Sunday’s tilt between Stafford 2.0 and Brady 2.0 was as much about the postseason as it was an early measuring stick. The Rams went into last offseason knowing they needed kryptonite for Brady and the other elite quarterbacks lurking in January and February. They had to know their quarterback in 2021 was capable of leveling the playing field at the position when it matters most.
Week 3 of the regular season might not accomplish that, but it can serve as a sign that the Rams are on the right track with their union of McVay and Stafford. And it should, given that among the elites at quarterback — MVP favorites like Brady, Rodgers, Mahomes and Josh Allen — Stafford has looked the sharpest and cleanest. Indeed, if it wasn’t for the hero ball being played by the Arizona Cardinals’ Kyler Murray, Stafford would be the league’s clear MVP favorite in the early going.
For the Rams, it’s a huge win that eases a twinge of offseason anxiety that had to be lingering beneath the Stafford trade. After all, it’s not often that a team can punch a sizable hole in its salary cap and draft capital in one massive dice roll. That’s what the Rams did when they incurred the single-largest dead cap charge in NFL history (to the tune of $24.7 million) by dealing Jared Goff along with two first-round draft picks and a third-round selection in exchange for Stafford.
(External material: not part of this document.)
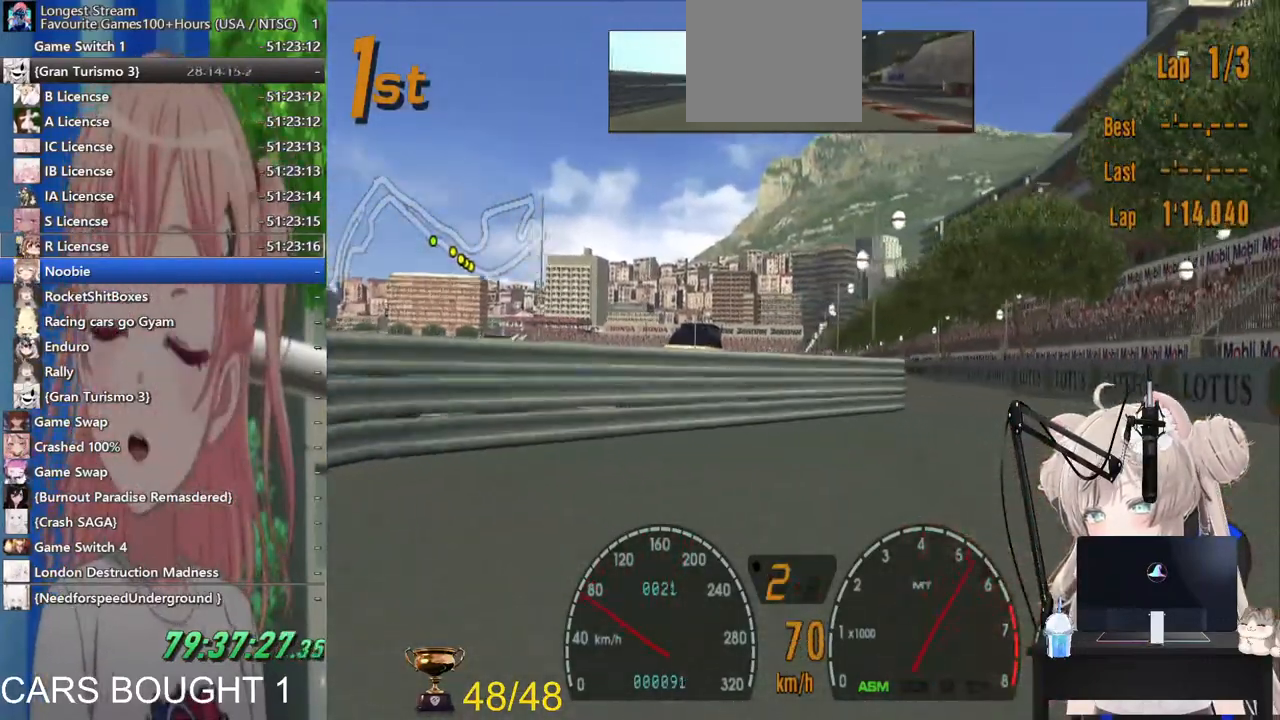
{"buttons": [], "left_stick": "right", "right_stick": "center", "events": []}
It was a move that was simultaneously stunning in its admission of one mistake (Goff’s extension) while also remarkably transparent about how much was wagered on the next few years of a Super Bowl window. As much as McVay and general manger Les Snead sold the Stafford acquisition as a “must” move, there was no denying that its failure could also be the kind of thing that doomed both. It not only had to work, it had to get off to a fast start, too. If it hadn’t, we’d be talking about a tsunami of pressure and criticism now rather than a tidal wave of momentum as the Rams crack the seal on a remarkably tough NFC West schedule next week.
But we are where we are as the fast start has materialized. The gamble has paid off. In the early going, Stafford has been everything the Rams believed he could be. It was worth their press to get a deal done quickly last offseason before the bidding war that they anticipated had an opportunity to pick up steam. And it would have, with the San Francisco 49ers, Denver Broncos, Indianapolis Colts and Carolina Panthers all making serious inquiries before the Rams threw down their draft pick hammer.
It was a decisive moment that has looked better with each passing week, as Stafford has showcased some of the qualities that made him such a sizable upgrade from Goff. McVay danced around those traits every time he spoke about Goff's downside. If anything, McVay constantly went out of his way to keep from criticizing any part of his game. But you only needed to listen to him describe Stafford to understand what he wanted in his new quarterback and didn’t like in his old one. His description almost always flowed through other league elites or MVP-caliber quarterbacks.
“When everything is right and it’s in rhythm, those guys are pretty close to automatic,” McVay said of elite quarterbacks. “I actually think there are a lot of guys like that. But when it’s not right — when the three-technique beats the man-side guard in a six-man slide protection and all the sudden he’s in your face — what does it look like with how you fight through that? That’s where the creativity that these high-level quarterbacks really start to separate themselves from everyone else. It might look different the way Tom Brady is doing that compared to Aaron Rodgers and Patrick Mahomes and Josh Allen. But it’s there for those guys. Matthew has that ability. He’s going to be automatic when it’s right, but there’s going to be creativity when it doesn’t go according to design. He can find a way to make it right.”
“The game makes sense to him,” McVay said.
Most important, McVay’s game makes sense to him. That’s what all of this is about. He has a quarterback with all the special tools and who is wired physically and mentally in a way that can grow with McVay. Or at the very least, operate at a high level without McVay having to constantly create perfection around him. That is something Stafford has shown this season — that he’s capable of separating himself when things don’t break perfectly (see: the running game).
So now we know: Stafford can outduel Brady and win a big game in September, playing like an MVP and making the bosses look smart. But this kryptonite has to last. Not only against Brady, but against Rodgers or Murray or Russell Wilson. And come February, maybe against Mahomes or Allen or Justin Herbert.
That’s the class McVay believes Stafford belongs in — a running MVP debate for the next five months, and the ultimate validation of one of the most expensive gambles in NFL history.